Matching MySQL's behavior in every possible situation has been quite a journey.

We're still not at 100%. But we're getting closer every day. Assuming that we want to maintain our current trajectory of getting another nine every two years, we're aiming to reach 99.99% sometime in 2025.

Just kidding. We have it right now. As of this morning, in fact. Which is really good timing, given that I scheduled this announcement post a month ago.

The Triage Stage

See, as soon as we reached three nines, we started dreaming about four nines. We realized that we were down to a measly six thousand remaining conformance failures: small enough that we could probably categorize all of them. Then we could triage each category , rate by difficulty and number of affected tests, and then prioritize and delegate work. How could we do that so quickly? Using Dolt itself, of course! At DoltHub we believe in our own product enough to use it internally for all sorts of odds and ends. ("Eating your own dogfood," as they say.)

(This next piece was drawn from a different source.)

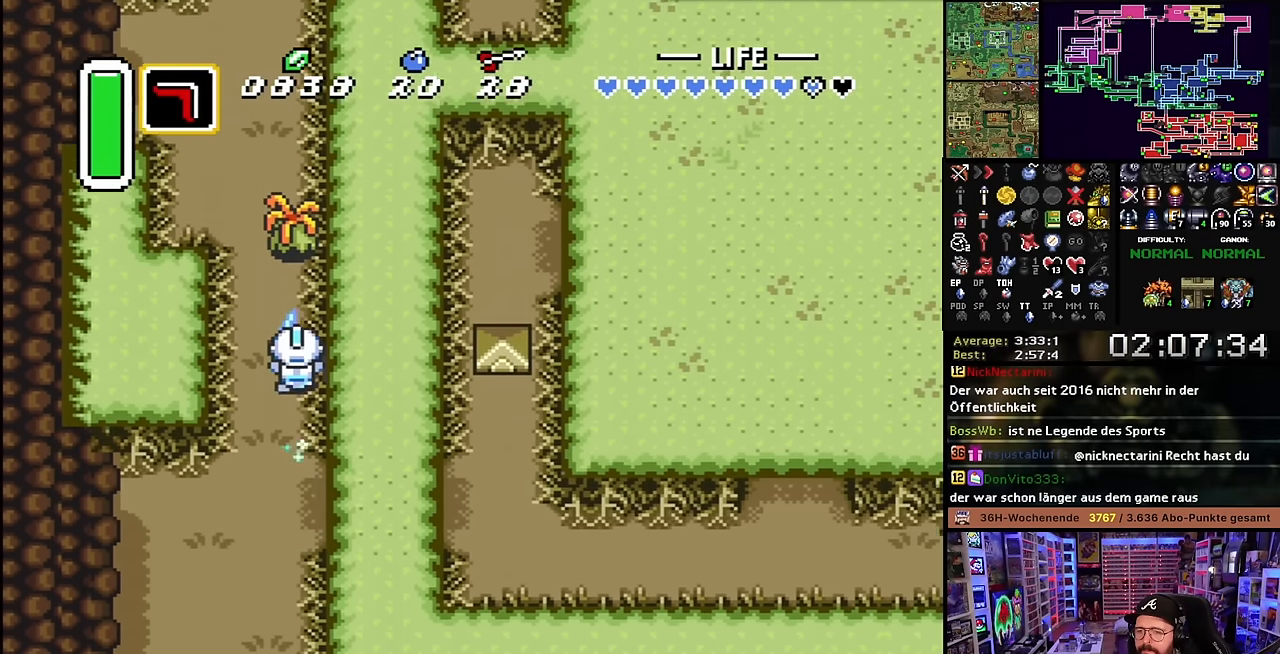
{"buttons": ["A"], "events": []}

We have a continuous integration job that runs the tests every day and exports the results as a csv, which meant I could just import the most recent results into a dolt table by using the dolt table import CLI command. From there, I removed any tests that were already passing, and then added a full text index on both the test query and the error message. Finally, I created an auxillary "tags" table that paired string tags with foreign keys to test results.

From there, it was easy:

Select a random untagged test failure.
Categorize the failure and tag it. Usually this was obvious based on the error message.
Run a full text search to find all tests with similar errors and tag those too.
Select a new untagged test failure and start the process over.

Since problems that cause more failures are disproportionally likely to show up in my random sample, the biggest issues were identified quickly. It only took an afternoon to assign tags to 90% of the remaining failures, which was all that we needed to get Dolt to 99.99% compatibility.

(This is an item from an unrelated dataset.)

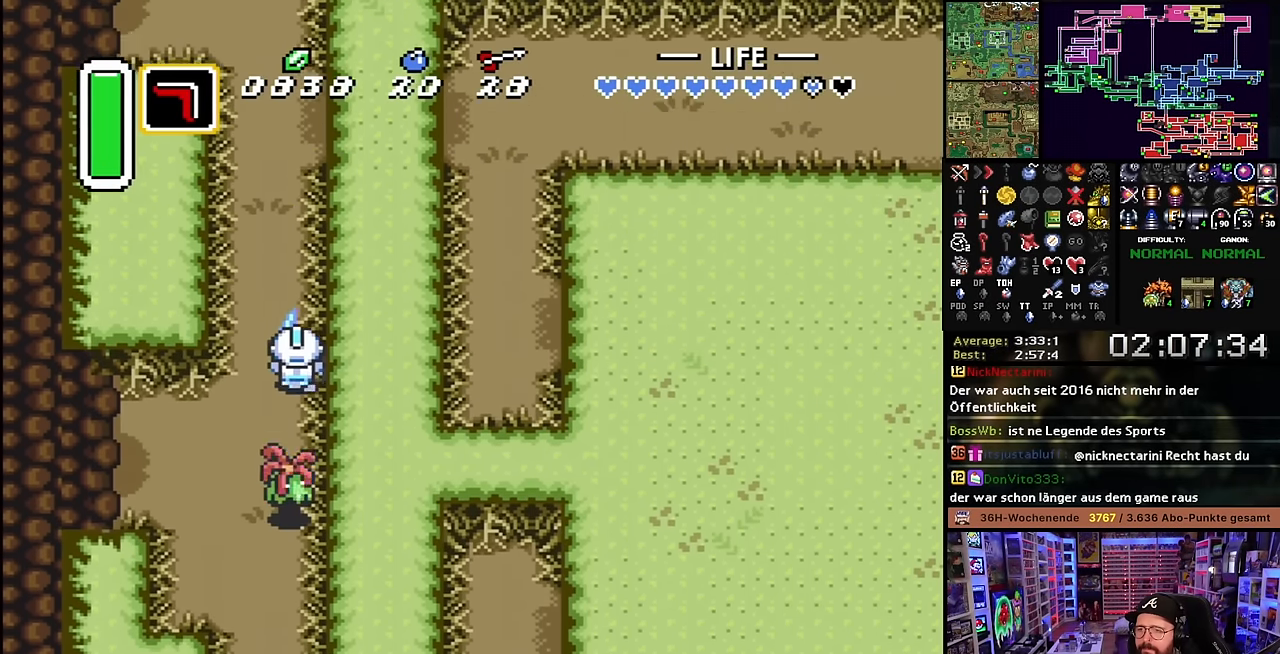
{"buttons": ["DPAD_RIGHT"], "events": [[283, "DPAD_RIGHT", "down"], [300, "A", "up"]]}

Once I had the failures identified, I created issues in GitHub to track them, and delegated the work to James, Max, and myself.

As we get closer to 100% correctness, the remaining tests become increasingly niche. If the main theme last time was "convenience features" that users might want but not need, the theme for this time might be "unused features" that most users are unlikely to ever encounter. These are statements we don't expect users to actually write. Some of them are outdated or specific to MySQL's inner workings, while others have no resemblance to anything that an actual human being (or ORM) would ever actually produce: degenerate cases that exist only to stress-test SQL engines.

But its important to support these corner cases anyway. Because when something gets used by enough people, it's going to be used in ways unimaginable. No matter what bizzare use case you have, we want you to be able to push Dolt to its limits.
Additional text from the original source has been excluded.